# UMM-6 or UMIK-1 and lack of timing loop?



## pepar (May 30, 2006)

For REW/home theater measuring by a non-pro, are there any differences between these mics?

Does the lack of timing loop compromise the usability of a USB mic over a USB preamp and balanced mic, or is there a workaround that moots it?

Thanks,
Jeff


----------



## Wayne A. Pflughaupt (Apr 13, 2006)

Assuming custom calibration files for both mics, there will be no difference. The loop-back is only necessary for certain acoustics measurements; if you need those, then you’ll need a traditional mic with USB pre-amp.

Regards, 
Wayne


----------



## Wayne A. Pflughaupt (Apr 13, 2006)

Just noticed this post, which you might find interesting.

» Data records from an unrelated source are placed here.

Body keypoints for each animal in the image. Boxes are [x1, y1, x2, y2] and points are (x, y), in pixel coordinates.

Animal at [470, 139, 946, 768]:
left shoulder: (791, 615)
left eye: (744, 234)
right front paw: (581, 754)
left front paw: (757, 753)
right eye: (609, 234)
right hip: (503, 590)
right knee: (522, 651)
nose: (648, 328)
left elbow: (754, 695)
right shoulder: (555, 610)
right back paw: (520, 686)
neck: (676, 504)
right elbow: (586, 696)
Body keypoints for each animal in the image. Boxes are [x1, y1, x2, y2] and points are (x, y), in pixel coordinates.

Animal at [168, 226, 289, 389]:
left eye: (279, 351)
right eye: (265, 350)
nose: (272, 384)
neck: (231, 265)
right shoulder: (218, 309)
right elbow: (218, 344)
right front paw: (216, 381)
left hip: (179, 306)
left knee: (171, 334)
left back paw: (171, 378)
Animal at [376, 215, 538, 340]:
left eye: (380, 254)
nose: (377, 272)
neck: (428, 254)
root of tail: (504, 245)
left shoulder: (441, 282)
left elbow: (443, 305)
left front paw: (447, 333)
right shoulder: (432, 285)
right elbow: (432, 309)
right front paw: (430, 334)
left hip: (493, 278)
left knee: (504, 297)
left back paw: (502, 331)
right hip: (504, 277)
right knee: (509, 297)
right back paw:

http://www.hometheatershack.com/forums/rew-forum/72057-latest-rew-beta-umm-6-mic-4.html#post676807

Regards, 
Wayne


----------



## pepar (May 30, 2006)

Thanks, Wayne. Would those certain measurements be ETC measurements? If so, how much of a convenience is to not need to physically measure distance to determine the actual delays?

Jeff


----------



## JohnM (Apr 11, 2006)

You don't need loopback for ETC measurements. It is needed if you are trying to measure the relative delays of different speakers or different drive units, or planning to do trace arithmetic on separate measurements of drive units to produce a summed response.


----------



## pepar (May 30, 2006)

JohnM said:


> You don't need loopback for ETC measurements. It is needed if you are trying to measure the relative delays of different speakers or different drive units, or planning to do trace arithmetic on separate measurements of drive units to produce a summed response.


Thanks, John.

Any noticeable dif between these two mics?


----------



## JohnM (Apr 11, 2006)

I don't have a UMM-6 so don't know how it performs. The UMIK-1 works well.


----------